Exactly the lines from the one with "Document page, 1241x1754 pixels." through the end of the records below are to be output, the first and last included, and no others.

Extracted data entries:
Content starts
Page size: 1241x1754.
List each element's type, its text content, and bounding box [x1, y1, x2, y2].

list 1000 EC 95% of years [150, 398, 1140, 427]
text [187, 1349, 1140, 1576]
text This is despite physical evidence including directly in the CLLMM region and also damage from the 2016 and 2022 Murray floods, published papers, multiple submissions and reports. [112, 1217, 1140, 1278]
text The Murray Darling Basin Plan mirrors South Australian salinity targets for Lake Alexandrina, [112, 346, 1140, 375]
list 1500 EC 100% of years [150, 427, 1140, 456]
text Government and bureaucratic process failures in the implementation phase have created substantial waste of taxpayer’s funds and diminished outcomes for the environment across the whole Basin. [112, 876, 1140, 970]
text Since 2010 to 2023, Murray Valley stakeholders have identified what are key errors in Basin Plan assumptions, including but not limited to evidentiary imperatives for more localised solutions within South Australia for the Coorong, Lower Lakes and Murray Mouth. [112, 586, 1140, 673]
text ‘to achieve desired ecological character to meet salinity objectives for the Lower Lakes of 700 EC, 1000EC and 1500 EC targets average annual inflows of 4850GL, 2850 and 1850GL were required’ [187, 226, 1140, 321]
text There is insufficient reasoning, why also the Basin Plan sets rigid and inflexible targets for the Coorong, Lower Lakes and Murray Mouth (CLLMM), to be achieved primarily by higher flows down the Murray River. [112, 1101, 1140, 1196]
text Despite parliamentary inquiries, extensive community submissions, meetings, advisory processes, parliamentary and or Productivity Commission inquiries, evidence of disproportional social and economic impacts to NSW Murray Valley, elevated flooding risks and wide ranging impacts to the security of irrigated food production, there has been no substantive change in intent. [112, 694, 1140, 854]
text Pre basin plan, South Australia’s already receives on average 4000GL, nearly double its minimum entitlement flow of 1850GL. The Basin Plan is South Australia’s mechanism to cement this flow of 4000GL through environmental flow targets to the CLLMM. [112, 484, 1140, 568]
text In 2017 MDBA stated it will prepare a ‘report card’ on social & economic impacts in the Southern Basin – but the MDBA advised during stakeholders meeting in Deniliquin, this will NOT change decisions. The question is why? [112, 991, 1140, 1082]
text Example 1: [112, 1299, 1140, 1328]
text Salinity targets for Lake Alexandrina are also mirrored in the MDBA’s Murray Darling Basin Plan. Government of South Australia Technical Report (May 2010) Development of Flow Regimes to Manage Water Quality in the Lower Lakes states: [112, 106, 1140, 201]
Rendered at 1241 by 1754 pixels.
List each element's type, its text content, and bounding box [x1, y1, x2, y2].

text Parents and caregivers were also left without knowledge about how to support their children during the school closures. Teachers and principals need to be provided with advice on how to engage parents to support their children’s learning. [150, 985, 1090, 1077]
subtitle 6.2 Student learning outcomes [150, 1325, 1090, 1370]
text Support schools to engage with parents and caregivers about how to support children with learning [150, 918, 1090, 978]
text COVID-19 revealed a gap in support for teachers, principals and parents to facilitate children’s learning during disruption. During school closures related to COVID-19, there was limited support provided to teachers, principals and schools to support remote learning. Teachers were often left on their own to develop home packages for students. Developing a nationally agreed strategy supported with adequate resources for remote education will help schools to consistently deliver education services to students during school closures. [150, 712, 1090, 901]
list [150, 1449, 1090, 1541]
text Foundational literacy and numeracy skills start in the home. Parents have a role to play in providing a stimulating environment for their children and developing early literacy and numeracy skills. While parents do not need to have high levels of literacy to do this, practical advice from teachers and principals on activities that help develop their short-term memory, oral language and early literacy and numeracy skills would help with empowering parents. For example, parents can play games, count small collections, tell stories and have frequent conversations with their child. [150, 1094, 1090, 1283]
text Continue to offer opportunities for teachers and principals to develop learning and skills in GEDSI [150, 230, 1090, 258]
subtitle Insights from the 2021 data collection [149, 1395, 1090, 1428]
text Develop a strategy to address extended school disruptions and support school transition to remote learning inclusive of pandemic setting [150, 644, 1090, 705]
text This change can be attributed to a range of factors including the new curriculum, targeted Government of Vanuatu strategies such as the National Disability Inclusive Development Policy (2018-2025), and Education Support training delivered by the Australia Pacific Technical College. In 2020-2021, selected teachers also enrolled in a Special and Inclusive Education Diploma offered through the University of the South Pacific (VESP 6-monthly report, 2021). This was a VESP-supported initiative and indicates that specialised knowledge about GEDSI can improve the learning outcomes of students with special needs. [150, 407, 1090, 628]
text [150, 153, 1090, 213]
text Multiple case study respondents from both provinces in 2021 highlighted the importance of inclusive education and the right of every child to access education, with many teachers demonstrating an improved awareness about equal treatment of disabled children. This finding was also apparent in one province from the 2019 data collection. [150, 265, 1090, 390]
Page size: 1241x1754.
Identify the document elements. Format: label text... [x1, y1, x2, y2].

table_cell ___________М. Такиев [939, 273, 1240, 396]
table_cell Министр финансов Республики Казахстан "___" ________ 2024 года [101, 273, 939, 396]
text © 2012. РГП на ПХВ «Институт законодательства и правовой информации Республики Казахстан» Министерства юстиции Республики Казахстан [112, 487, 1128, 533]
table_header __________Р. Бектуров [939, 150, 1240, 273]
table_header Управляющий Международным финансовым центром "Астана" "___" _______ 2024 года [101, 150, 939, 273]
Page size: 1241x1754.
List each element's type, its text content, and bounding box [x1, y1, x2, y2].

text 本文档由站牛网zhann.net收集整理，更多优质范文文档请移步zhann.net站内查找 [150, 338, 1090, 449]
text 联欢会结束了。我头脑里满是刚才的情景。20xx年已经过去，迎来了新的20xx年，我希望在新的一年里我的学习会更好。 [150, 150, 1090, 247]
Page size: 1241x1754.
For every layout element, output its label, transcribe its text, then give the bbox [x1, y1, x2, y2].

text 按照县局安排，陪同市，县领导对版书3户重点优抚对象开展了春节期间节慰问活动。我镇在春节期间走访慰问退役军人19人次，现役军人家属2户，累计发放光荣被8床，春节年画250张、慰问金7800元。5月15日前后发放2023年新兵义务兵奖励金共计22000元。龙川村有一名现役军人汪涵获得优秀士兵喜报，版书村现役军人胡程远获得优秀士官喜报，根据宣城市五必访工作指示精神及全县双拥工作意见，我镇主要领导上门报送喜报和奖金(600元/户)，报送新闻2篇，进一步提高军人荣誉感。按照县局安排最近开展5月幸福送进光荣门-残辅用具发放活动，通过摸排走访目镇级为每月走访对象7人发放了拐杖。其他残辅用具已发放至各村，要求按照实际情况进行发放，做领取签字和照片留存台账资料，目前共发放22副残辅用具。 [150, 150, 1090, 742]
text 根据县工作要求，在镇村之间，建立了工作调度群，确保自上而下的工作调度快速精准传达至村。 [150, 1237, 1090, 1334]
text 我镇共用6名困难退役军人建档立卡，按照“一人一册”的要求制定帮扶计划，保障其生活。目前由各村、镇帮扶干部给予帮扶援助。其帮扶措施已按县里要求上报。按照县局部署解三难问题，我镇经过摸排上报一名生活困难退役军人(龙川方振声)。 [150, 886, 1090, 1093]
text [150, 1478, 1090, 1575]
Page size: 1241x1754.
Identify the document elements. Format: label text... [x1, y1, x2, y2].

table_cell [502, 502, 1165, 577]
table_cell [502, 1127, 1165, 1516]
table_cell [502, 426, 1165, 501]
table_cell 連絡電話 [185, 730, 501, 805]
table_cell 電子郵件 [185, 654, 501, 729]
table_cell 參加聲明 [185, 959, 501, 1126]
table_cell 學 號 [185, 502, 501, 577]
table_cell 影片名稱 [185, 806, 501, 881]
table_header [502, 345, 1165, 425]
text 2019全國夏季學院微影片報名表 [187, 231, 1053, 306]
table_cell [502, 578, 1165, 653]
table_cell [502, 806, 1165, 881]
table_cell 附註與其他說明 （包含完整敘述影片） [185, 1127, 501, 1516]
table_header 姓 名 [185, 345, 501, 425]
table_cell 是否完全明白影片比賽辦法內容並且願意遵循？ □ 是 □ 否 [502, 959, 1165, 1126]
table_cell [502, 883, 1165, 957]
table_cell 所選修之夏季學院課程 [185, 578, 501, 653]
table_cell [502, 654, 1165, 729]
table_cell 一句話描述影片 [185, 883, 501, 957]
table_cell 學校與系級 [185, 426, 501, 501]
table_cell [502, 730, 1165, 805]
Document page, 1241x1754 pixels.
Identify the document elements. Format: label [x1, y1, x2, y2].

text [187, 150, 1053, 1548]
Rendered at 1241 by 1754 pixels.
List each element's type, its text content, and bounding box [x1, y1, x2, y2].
Content ends
Response to the exercise:
Document page, 1241x1754 pixels.
Identify the document elements. Format: label [x1, y1, x2, y2].

text [187, 150, 1053, 1548]
Rendered at 1241 by 1754 pixels.
List each element's type, its text content, and bounding box [x1, y1, x2, y2].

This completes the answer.